THE Financial intelligence Unit (FIU) has been “conspicuously silent” on the issue surrounding the questionable purchase of over 600,000 FCB shares from the group’s former chief risk officer H Philip Rahaman during the bank’s Initial Public Offering (IPO), Colm Imbert said.
Imbert said the situation has also brought to light the issue that this country’s chairman of the Trinidad and Tobago Stock Exchange (TTSE) should not be someone who is politically exposed.
He made the statements during a news conference at the Office of the Opposition Leader, Charles Street, Port of Spain, yesterday.
Rahaman was fired following an internal audit by the bank on his purchase of 659,588 bank shares during its IPO, and the subsequent sale of 634,588 of those shares four months later.
It was said Rahaman was dismissed because the bank lost confidence in his ability to carry out his duties.
Imbert yesterday took to task those claiming Rahaman had done nothing wrong during the transaction.
Imbert said according to both Section 137 and 138 of the Securities Act Rahaman would be liable to a $500,000 fine and two years in prison under each section if he did not report his purchase to the Securities and Exchange Commission within five business days.
Imbert said it appears from reports due diligence was not followed in the purchase.
“I am very intrigued at the statements being made ‘no laws being broken’,” Imbert said.
“I am not a policeman, I am not even a lawyer but the fact of the matter is the Securities Act says if you are an officer of a bank and you buy shares in the bank you have to report it to the Securities Exchange Commission in five days , if you are doing the transaction for someone else you have to report that too,” he said.

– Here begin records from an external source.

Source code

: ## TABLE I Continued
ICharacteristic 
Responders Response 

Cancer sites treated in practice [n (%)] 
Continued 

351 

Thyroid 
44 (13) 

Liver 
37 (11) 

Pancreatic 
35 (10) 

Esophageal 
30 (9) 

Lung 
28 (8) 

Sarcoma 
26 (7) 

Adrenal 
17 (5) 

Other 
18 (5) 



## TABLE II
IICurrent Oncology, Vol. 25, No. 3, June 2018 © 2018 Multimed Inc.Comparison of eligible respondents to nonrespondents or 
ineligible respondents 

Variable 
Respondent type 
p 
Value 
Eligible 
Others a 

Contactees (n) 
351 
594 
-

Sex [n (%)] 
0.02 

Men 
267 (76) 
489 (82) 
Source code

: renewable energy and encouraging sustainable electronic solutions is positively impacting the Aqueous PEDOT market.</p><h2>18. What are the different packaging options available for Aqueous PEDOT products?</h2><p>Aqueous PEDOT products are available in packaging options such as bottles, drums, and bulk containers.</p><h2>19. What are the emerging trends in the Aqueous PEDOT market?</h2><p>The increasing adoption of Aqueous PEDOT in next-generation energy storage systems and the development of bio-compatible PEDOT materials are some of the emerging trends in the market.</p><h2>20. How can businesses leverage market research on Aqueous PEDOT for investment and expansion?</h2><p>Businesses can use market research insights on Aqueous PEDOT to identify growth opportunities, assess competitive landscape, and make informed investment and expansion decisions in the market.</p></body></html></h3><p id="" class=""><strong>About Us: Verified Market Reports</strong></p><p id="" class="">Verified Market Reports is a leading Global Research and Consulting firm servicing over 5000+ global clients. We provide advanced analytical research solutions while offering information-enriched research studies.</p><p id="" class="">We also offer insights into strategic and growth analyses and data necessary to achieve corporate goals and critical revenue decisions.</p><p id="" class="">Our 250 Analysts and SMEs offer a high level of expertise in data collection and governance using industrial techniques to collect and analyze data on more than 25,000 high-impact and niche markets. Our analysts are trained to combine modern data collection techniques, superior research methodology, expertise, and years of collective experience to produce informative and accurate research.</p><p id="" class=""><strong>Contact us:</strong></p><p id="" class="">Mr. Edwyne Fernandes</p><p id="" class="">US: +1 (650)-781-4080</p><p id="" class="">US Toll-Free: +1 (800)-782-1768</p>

“It says the bank has to do due diligence on you to find out where you got the money from you have to satisfy the bank. The broker has to do due diligence on you to satisfy themselves that the money is from a clean source on the face of it it does not appear any of these things were done,” Imbert said.
Independent Senator Subhas Ramkhelawan, the managing director of Bourse Securities and chairman of the TTSE has come under fire as a result of the transaction.
Imbert yesterday said he could not comment on Ramkhelawan’s involvement in the issue but said the controversy has thrown a spot on the criteria for TTSE head.
“What it has highlighted is that it is not a good idea to have a politically exposed person as a director of the stock exchange, I think that was an oversight. That was an error,” Imbert said.
“Because you see, Mr Ramkhelawan, is now having to defend himself against allegations of conflict of interest and allegations of a far more serious nature. He should not be in that position, the chairman of the stock exchange should not be in a position where his brokerage house could be investigated by the stock exchange, what is he going to do in that kind of situation. I mean it is a very embarrassing and unfortunate situation and in retrospect the Government should not have put a politically exposed person as chairman of the stock exchange,” Imbert said.
Imbert called for a proper investigation in the matter to ensure confidence in the bank is regained.